>>>>>
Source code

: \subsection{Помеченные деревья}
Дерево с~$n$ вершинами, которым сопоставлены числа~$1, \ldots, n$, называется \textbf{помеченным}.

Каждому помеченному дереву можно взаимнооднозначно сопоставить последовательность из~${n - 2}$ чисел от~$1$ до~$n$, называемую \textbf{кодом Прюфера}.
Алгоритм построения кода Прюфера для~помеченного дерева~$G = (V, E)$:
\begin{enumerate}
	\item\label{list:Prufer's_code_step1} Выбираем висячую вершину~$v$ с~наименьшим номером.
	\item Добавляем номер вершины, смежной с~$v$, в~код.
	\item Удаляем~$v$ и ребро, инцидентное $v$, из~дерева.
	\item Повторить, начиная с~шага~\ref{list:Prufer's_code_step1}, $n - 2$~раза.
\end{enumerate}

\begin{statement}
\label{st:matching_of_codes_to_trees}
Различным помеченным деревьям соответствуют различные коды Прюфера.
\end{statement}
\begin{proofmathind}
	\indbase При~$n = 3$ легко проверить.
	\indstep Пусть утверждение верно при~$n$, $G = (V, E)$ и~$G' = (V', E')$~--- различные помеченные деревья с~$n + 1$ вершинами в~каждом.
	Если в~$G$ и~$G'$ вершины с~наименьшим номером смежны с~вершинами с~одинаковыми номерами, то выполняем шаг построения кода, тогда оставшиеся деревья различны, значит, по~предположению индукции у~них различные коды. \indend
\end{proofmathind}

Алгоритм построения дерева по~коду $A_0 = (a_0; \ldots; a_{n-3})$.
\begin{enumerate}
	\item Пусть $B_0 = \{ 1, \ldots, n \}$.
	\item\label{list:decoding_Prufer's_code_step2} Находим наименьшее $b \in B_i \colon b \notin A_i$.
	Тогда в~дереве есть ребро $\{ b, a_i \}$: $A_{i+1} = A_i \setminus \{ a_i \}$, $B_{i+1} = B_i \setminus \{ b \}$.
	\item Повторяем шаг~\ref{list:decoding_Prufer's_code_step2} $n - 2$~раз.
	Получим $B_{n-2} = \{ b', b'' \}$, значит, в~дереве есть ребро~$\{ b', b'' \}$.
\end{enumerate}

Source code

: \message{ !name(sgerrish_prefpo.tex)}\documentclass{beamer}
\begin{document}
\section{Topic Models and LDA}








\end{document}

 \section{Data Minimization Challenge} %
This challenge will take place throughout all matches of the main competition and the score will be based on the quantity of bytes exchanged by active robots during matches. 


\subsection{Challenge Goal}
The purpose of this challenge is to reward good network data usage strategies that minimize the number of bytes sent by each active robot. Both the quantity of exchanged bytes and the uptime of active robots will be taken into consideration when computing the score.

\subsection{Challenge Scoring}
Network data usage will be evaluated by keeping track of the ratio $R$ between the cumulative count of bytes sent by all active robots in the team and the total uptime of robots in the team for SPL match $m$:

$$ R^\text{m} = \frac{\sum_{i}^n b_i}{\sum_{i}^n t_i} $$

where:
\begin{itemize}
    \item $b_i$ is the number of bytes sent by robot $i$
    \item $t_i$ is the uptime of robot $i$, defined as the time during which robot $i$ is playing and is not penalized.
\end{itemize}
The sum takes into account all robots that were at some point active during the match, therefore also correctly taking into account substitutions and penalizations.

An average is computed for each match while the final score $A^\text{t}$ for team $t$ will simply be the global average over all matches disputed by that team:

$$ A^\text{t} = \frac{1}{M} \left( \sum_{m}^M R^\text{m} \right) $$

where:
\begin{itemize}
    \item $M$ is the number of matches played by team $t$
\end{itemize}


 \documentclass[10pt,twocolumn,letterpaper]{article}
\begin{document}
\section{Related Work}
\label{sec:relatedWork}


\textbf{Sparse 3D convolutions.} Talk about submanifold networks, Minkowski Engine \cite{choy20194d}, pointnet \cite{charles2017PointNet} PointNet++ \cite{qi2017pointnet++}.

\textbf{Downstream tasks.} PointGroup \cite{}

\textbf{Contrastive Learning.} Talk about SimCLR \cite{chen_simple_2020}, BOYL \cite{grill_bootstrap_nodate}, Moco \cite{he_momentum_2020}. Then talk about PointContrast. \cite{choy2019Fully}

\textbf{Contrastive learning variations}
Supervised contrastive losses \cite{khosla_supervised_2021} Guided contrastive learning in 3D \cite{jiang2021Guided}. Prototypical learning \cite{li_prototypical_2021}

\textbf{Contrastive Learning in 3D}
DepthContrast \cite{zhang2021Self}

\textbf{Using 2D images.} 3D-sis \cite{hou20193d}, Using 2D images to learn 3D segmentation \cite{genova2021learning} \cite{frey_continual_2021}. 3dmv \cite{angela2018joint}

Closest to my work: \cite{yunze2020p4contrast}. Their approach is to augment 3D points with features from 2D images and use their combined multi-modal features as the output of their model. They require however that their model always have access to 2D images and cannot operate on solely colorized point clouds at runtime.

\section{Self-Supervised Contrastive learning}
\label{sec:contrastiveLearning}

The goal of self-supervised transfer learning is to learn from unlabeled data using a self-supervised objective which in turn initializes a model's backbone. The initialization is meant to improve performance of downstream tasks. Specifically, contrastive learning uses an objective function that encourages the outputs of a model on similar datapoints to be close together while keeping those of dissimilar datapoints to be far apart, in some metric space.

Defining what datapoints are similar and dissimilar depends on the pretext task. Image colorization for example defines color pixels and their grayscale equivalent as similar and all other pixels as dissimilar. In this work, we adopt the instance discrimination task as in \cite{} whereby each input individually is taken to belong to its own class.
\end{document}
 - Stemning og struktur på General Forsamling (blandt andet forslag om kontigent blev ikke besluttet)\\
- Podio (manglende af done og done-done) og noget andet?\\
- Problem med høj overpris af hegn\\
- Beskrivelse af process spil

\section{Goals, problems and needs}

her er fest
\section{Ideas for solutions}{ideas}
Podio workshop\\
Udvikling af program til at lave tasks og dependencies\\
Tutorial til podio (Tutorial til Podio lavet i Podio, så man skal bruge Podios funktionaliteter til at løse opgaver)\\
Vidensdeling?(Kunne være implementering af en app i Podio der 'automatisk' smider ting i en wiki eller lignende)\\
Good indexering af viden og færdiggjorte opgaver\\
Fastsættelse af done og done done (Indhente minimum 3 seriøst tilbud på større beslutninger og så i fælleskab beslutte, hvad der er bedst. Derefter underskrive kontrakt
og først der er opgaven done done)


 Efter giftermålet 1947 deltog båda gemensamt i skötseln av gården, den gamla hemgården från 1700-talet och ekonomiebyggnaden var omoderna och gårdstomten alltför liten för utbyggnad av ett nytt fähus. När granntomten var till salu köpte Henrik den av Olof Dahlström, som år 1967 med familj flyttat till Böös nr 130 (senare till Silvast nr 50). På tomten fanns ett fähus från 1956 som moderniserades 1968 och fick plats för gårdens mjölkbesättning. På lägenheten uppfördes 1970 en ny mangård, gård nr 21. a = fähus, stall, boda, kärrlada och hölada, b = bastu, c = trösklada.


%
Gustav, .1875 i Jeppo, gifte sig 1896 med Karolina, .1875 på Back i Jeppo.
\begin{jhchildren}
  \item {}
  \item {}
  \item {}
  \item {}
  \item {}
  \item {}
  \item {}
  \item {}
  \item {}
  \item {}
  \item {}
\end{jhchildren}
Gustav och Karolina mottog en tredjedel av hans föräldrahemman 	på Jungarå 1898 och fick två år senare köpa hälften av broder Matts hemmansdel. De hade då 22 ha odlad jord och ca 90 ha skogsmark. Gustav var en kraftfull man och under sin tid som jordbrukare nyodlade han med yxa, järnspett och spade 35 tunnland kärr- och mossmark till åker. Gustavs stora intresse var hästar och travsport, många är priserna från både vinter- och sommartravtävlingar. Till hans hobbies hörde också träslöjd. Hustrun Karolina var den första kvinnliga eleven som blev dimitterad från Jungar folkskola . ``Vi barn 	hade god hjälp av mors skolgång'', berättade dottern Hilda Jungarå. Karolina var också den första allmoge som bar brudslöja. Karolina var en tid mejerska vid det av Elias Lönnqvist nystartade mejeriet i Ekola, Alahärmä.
<<<<<
◆ What to produce ◆
Give only the count of lines in this material that contain the string "some".

◆ Result ◆
2